The TOP 3 Questions in Life to Answer
By: Deb Maes
May 15, 2013
Having conducted thousands of coaching sessions, with people from all walks of life, from all over the globe, I’ve discovered that EVERYONE seeks to answer these three questions:
1. Who am I? 2. Who are you? 3. What am I supposed to be doing?
Why? Answering these questions relate to our safety and survival. We are ‘Social Beings’ (some say ‘Pack Animals’) and we can not function in isolation, and so we have to be part of a group. To do this, we need to; understand our self, recognize if another person’s behavior is including or rejecting us, if they can be trusted, and what contribution we can make to the group.
We may not notice that we are asking these questions, and in fact we may not be overtly or consciously, but pay attention to how you respond to situations and you’ll recognise that your brain is wired to be seeking information that helps you answer these questions. Think about it. It makes sense as you think about that, doesn’t it?
How do we answer these questions? Let’s talk about, ‘Who am I’?
There are many ways we seek to understand ourselves. Here are the top 3 strategies.
Pay attention to the things that stir your emotions, both positive and negative emotions. When you notice that something inspires or annoys you, you can ask yourself, how is that true of me? As well as revealing your values, it points to the area of personal development where you can put your attention. This enables you to use your personal potential much more, work on areas that need improving, utilize your strengths more and gain awareness of your ‘blind spot’.
Notice what attracts or repels you – what catches your attention. These things reveal your likes and dislikes. This helps to reveal your values – what is important to you. You can then start to describe yourself using these characteristics and put your time and focus on the things that bring you satisfaction.

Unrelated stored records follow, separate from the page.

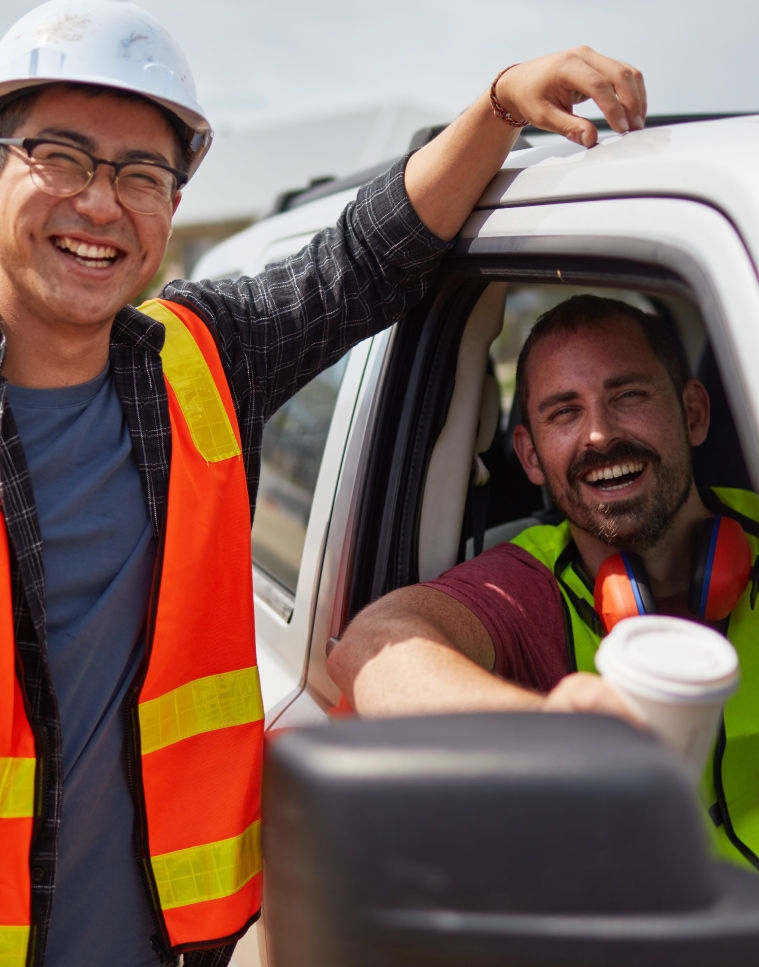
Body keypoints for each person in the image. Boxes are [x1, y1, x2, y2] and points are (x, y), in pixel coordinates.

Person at [0, 0, 647, 962]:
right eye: (62, 157)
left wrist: (501, 102)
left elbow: (364, 261)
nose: (101, 203)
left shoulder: (201, 360)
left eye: (142, 173)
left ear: (172, 204)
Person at [327, 293, 759, 871]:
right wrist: (545, 733)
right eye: (564, 412)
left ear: (694, 413)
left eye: (628, 396)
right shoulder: (525, 583)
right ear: (530, 457)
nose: (600, 435)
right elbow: (373, 646)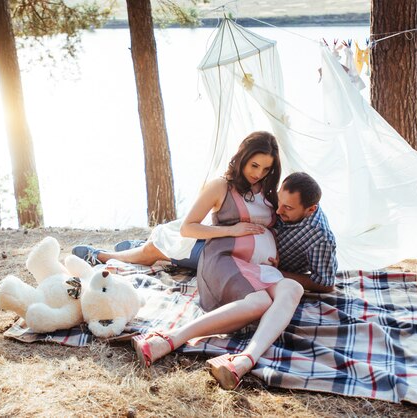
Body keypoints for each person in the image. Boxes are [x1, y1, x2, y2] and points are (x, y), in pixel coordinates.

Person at [128, 131, 306, 390]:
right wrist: (231, 230)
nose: (258, 173)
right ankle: (169, 339)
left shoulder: (268, 192)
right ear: (242, 157)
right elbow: (188, 228)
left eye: (266, 168)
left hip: (258, 268)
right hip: (223, 259)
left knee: (294, 288)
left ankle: (244, 360)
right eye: (254, 165)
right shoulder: (221, 186)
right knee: (260, 301)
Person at [73, 171, 337, 293]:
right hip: (232, 243)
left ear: (310, 209)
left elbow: (325, 283)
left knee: (158, 250)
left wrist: (279, 274)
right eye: (279, 204)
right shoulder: (282, 203)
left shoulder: (320, 237)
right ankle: (142, 247)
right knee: (178, 233)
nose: (278, 213)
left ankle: (103, 256)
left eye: (288, 209)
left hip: (245, 262)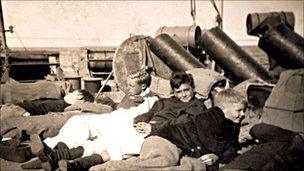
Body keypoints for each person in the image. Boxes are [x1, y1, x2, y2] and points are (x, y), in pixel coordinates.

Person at [28, 70, 158, 171]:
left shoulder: (151, 100)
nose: (128, 88)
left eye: (131, 85)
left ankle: (51, 154)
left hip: (120, 123)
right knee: (77, 120)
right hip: (114, 117)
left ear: (143, 86)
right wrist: (111, 103)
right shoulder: (133, 94)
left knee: (87, 126)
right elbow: (119, 107)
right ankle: (51, 151)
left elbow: (138, 116)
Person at [148, 88, 247, 167]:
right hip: (165, 139)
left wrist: (219, 153)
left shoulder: (232, 126)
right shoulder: (210, 116)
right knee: (164, 162)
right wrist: (219, 154)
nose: (243, 114)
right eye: (239, 110)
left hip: (180, 147)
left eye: (244, 110)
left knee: (189, 167)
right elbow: (211, 145)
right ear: (223, 109)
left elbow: (232, 147)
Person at [134, 71, 207, 134]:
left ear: (193, 88)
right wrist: (139, 122)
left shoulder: (196, 105)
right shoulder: (164, 102)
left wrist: (152, 127)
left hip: (164, 133)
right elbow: (150, 113)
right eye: (179, 92)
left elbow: (180, 123)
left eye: (186, 90)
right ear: (174, 93)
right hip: (147, 128)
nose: (183, 95)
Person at [1, 90, 94, 118]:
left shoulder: (65, 108)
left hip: (17, 111)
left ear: (79, 96)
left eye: (73, 93)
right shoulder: (59, 101)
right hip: (12, 107)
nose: (69, 93)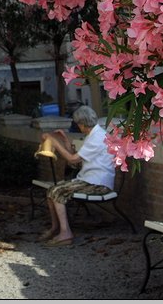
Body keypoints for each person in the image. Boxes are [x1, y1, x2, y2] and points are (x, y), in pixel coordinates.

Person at [38, 105, 114, 246]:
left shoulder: (97, 137)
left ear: (82, 124)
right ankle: (56, 228)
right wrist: (66, 140)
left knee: (57, 190)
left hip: (98, 184)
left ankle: (65, 233)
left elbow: (72, 160)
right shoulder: (93, 135)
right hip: (89, 180)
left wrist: (54, 141)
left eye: (78, 124)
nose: (78, 126)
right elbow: (75, 159)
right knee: (52, 191)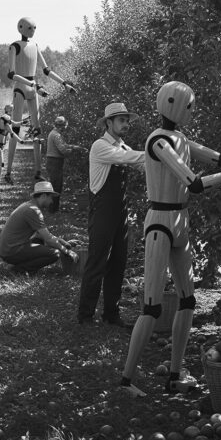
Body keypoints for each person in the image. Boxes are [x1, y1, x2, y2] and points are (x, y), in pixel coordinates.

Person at [120, 81, 221, 398]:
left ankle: (174, 376)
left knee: (187, 301)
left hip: (179, 221)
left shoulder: (181, 139)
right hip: (161, 221)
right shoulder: (159, 142)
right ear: (174, 104)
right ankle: (126, 381)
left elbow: (220, 158)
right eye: (189, 106)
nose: (193, 111)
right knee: (151, 306)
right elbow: (194, 183)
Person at [77, 103, 145, 329]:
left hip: (121, 212)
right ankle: (85, 315)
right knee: (97, 262)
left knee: (118, 263)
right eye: (121, 120)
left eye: (127, 120)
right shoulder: (100, 146)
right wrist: (159, 150)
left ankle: (111, 314)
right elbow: (134, 159)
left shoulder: (123, 146)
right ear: (108, 123)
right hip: (103, 211)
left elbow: (140, 162)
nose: (126, 124)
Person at [4, 17, 77, 184]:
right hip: (21, 87)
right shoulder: (14, 46)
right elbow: (11, 74)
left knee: (37, 130)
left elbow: (46, 70)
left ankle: (38, 172)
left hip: (33, 87)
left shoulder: (35, 46)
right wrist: (29, 82)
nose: (32, 30)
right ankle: (8, 172)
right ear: (21, 28)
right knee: (15, 128)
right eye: (29, 27)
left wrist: (64, 83)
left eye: (34, 27)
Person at [0, 181, 78, 273]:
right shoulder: (33, 210)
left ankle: (18, 265)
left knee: (39, 241)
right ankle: (18, 270)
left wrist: (63, 243)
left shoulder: (29, 206)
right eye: (50, 197)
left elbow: (42, 236)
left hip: (8, 249)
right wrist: (67, 252)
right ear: (43, 195)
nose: (52, 201)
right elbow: (48, 239)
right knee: (55, 254)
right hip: (10, 251)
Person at [45, 115, 86, 213]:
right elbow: (63, 150)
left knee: (55, 185)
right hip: (55, 162)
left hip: (52, 161)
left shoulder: (55, 133)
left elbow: (64, 145)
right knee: (56, 186)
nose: (65, 128)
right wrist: (73, 151)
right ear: (62, 126)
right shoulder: (56, 135)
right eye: (64, 126)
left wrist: (76, 147)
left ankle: (53, 208)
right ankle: (53, 209)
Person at [0, 104, 30, 192]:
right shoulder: (6, 119)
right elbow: (12, 133)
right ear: (10, 111)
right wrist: (21, 141)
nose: (13, 112)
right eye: (12, 110)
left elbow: (15, 123)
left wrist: (24, 121)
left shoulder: (5, 118)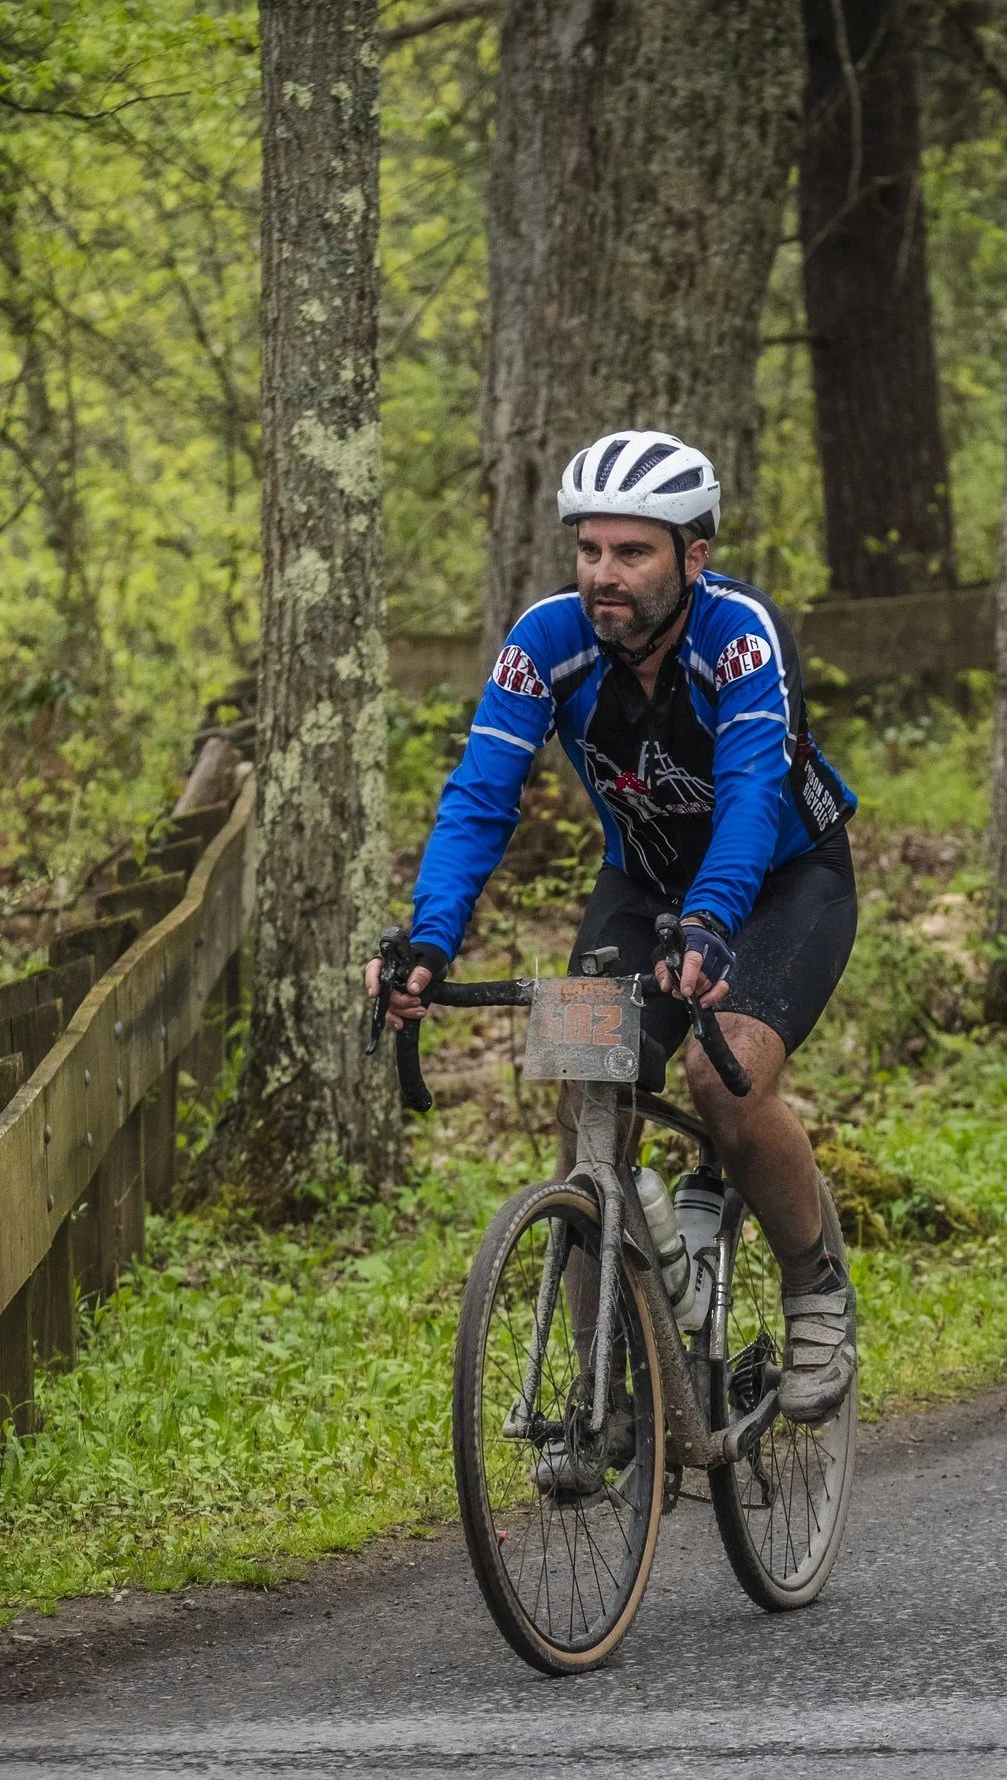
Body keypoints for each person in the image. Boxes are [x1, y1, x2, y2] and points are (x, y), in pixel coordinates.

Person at [365, 428, 861, 1424]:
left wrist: (713, 928)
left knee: (723, 1082)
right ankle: (613, 1395)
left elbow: (754, 797)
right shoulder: (543, 642)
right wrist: (426, 943)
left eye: (631, 552)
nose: (604, 575)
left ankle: (815, 1288)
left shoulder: (743, 638)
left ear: (692, 557)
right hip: (639, 885)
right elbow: (478, 800)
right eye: (590, 550)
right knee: (586, 1095)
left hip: (780, 881)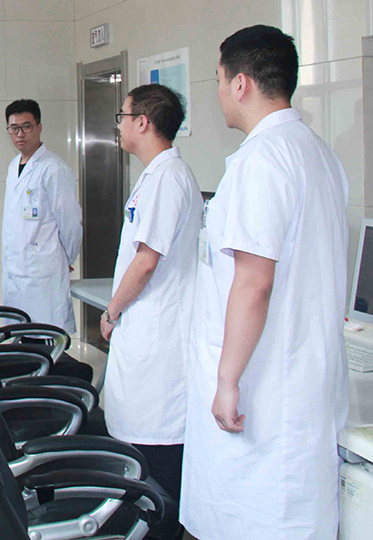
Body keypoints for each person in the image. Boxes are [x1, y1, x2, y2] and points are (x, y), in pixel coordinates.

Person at [180, 25, 349, 540]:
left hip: (264, 393)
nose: (218, 92)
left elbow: (255, 281)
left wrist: (228, 380)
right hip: (301, 382)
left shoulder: (262, 159)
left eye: (218, 79)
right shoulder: (318, 154)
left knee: (255, 517)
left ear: (241, 84)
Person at [100, 84, 201, 538]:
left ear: (142, 122)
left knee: (157, 459)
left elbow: (145, 261)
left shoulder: (168, 178)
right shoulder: (157, 175)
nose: (119, 126)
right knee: (140, 448)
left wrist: (111, 312)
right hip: (146, 332)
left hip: (158, 342)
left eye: (122, 117)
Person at [2, 99, 82, 335]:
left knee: (45, 337)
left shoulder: (54, 169)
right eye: (14, 128)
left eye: (26, 126)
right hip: (16, 270)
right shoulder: (13, 166)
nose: (20, 134)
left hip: (43, 272)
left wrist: (66, 257)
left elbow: (70, 222)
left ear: (39, 127)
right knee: (21, 335)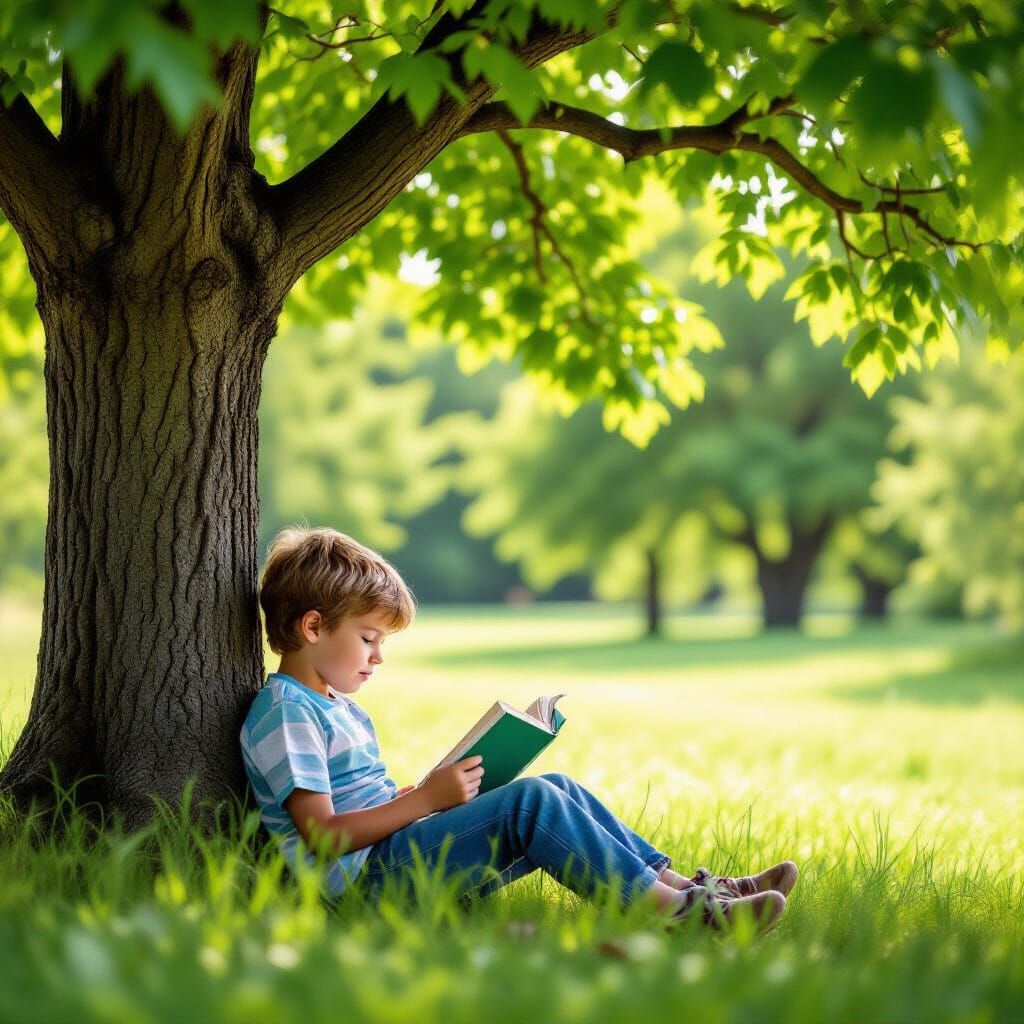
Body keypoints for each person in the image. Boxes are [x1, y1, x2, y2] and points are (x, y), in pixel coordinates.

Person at [240, 526, 797, 933]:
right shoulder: (286, 711)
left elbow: (357, 803)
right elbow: (323, 836)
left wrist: (414, 797)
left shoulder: (334, 704)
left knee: (558, 789)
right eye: (369, 639)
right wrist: (426, 800)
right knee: (530, 803)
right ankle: (678, 918)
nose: (378, 657)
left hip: (388, 856)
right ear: (313, 626)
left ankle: (692, 891)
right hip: (363, 888)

Watch how others respond and interact with you. Noticing specifically what you are doing when you are attracting people and when things aren’t going how you like, informs you of your strengths and weaknesses so you can modify your behavior.
So, which is the most common strategy? The answer is number 3. Because other people are external to us we can notice what others are doing more easily that what we are doing. It is where our eyes are pointed – looking at the outside world, so naturally we see and pay attention to this.
Strategy 3 is the least useful and thwarted with danger. Another person’s behavior is influenced by many other factors. There is a life-time of experiences and thoughts that will impact another person’s choice of behaving and responding in any moment, so it isn’t clean feedback.